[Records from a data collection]
= = = = = = =
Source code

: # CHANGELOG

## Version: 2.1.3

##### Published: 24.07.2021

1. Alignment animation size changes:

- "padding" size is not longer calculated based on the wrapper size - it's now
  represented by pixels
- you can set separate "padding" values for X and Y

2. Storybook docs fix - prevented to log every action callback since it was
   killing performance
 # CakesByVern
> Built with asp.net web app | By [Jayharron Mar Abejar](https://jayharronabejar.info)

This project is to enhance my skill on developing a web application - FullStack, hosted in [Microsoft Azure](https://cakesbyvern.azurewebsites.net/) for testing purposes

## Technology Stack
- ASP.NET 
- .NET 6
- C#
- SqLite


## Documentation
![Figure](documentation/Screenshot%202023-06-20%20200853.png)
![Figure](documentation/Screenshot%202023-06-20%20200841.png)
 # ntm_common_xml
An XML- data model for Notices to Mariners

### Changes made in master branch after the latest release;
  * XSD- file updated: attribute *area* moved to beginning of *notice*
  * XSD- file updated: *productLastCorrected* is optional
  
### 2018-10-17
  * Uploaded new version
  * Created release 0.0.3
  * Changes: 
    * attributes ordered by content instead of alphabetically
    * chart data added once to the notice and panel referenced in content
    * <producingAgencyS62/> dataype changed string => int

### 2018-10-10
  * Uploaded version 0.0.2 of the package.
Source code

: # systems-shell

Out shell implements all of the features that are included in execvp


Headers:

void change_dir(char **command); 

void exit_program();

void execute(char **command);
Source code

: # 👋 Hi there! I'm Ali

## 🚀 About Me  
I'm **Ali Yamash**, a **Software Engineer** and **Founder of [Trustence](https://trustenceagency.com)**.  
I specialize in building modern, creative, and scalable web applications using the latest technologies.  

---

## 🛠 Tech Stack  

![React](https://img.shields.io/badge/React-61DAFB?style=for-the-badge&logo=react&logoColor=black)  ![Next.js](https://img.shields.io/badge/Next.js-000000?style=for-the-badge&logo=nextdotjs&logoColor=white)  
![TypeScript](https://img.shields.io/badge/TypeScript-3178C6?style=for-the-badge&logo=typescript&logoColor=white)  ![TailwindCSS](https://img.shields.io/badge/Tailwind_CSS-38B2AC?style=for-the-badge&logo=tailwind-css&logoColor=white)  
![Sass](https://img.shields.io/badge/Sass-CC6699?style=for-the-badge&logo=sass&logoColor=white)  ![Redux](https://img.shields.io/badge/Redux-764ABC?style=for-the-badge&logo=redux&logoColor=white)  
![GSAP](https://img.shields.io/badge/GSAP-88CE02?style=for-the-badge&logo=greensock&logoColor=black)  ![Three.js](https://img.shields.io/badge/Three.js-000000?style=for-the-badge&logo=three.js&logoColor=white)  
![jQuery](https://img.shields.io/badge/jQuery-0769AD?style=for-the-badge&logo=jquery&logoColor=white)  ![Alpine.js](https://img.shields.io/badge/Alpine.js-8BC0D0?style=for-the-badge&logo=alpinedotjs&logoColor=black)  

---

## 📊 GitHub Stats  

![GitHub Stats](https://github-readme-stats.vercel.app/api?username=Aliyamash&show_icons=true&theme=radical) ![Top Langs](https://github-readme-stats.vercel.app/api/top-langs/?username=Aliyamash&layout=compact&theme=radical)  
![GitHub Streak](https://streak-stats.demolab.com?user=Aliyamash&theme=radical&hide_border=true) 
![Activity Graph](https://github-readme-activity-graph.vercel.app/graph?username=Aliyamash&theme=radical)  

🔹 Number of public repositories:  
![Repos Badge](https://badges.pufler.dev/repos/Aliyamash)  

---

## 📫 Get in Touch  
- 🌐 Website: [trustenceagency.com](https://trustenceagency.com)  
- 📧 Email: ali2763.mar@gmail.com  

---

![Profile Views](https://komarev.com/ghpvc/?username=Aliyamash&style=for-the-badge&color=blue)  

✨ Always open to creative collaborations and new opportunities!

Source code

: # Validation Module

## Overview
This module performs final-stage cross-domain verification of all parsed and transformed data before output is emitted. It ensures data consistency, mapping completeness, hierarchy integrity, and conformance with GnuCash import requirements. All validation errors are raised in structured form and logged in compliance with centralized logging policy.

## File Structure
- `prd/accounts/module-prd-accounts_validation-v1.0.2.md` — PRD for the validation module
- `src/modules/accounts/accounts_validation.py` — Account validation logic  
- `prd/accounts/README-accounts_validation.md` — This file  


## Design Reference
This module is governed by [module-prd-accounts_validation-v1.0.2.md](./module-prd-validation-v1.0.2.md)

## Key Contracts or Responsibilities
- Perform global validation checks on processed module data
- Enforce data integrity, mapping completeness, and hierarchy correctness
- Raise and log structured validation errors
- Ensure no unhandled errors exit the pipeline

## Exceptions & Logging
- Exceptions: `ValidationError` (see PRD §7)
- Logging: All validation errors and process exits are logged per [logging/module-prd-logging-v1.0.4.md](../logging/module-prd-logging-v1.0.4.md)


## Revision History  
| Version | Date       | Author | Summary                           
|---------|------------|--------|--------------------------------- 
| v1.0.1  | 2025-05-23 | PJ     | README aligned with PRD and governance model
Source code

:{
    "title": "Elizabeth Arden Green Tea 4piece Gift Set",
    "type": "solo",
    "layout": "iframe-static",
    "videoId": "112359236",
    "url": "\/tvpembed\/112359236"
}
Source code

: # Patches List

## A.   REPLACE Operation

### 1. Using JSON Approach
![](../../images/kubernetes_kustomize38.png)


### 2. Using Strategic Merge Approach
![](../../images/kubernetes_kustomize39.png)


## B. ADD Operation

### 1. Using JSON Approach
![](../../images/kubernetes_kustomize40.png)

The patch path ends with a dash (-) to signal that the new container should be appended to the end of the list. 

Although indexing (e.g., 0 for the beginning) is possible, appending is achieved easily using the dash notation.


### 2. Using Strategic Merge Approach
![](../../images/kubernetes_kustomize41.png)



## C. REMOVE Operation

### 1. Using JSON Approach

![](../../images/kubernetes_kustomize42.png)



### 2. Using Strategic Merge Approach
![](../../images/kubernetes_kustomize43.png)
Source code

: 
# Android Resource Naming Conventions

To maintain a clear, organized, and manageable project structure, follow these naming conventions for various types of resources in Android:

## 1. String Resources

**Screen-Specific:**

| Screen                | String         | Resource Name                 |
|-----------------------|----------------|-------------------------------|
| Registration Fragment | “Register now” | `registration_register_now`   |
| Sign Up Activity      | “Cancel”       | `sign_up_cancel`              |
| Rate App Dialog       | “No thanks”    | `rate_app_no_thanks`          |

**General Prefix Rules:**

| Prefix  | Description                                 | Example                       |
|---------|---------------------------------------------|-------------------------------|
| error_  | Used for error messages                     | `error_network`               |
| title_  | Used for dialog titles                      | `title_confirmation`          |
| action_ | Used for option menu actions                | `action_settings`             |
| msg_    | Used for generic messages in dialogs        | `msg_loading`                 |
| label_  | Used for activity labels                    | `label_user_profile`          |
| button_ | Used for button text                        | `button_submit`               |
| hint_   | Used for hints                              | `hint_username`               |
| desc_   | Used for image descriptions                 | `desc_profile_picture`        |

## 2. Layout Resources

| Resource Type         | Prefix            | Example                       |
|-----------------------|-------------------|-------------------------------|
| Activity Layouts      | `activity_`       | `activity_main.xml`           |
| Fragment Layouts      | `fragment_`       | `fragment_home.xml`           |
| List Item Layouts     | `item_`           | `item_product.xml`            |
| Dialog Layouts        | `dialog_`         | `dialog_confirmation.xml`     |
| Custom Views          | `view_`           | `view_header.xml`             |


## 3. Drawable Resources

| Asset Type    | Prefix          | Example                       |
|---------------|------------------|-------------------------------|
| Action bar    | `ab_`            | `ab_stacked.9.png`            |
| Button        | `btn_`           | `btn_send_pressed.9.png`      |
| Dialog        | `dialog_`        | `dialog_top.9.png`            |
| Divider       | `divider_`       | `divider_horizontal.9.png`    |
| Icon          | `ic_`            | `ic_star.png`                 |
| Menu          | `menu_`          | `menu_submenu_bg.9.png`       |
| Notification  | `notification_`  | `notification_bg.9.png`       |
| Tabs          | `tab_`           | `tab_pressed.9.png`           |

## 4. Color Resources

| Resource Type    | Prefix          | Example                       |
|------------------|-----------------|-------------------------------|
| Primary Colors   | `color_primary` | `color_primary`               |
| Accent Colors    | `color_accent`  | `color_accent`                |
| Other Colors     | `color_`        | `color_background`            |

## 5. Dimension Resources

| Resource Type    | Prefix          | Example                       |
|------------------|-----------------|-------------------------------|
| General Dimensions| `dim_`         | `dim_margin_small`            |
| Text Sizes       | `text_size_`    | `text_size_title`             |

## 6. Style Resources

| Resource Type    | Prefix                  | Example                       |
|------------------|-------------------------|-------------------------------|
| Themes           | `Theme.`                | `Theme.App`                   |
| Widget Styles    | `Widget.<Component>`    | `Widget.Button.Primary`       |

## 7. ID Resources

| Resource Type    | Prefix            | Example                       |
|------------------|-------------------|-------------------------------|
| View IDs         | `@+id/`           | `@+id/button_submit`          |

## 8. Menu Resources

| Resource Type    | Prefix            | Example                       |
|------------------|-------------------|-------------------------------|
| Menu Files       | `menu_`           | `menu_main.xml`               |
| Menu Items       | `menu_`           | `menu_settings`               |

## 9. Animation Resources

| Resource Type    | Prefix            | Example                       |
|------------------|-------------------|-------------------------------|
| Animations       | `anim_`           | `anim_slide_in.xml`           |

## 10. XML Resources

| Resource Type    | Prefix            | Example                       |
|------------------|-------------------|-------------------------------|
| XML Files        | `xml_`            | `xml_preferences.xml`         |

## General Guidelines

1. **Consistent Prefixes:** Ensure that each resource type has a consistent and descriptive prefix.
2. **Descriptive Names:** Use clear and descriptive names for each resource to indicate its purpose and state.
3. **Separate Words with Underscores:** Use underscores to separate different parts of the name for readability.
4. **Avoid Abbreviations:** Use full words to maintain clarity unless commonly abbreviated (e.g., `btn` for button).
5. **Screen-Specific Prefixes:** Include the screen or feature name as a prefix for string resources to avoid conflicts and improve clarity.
= = = = = = =
**Assignment**: Within the records above, each line containing "messages" is to be returned.

**Solution for this problem**:
| error_  | Used for error messages                     | `error_network`               |
| msg_    | Used for generic messages in dialogs        | `msg_loading`                 |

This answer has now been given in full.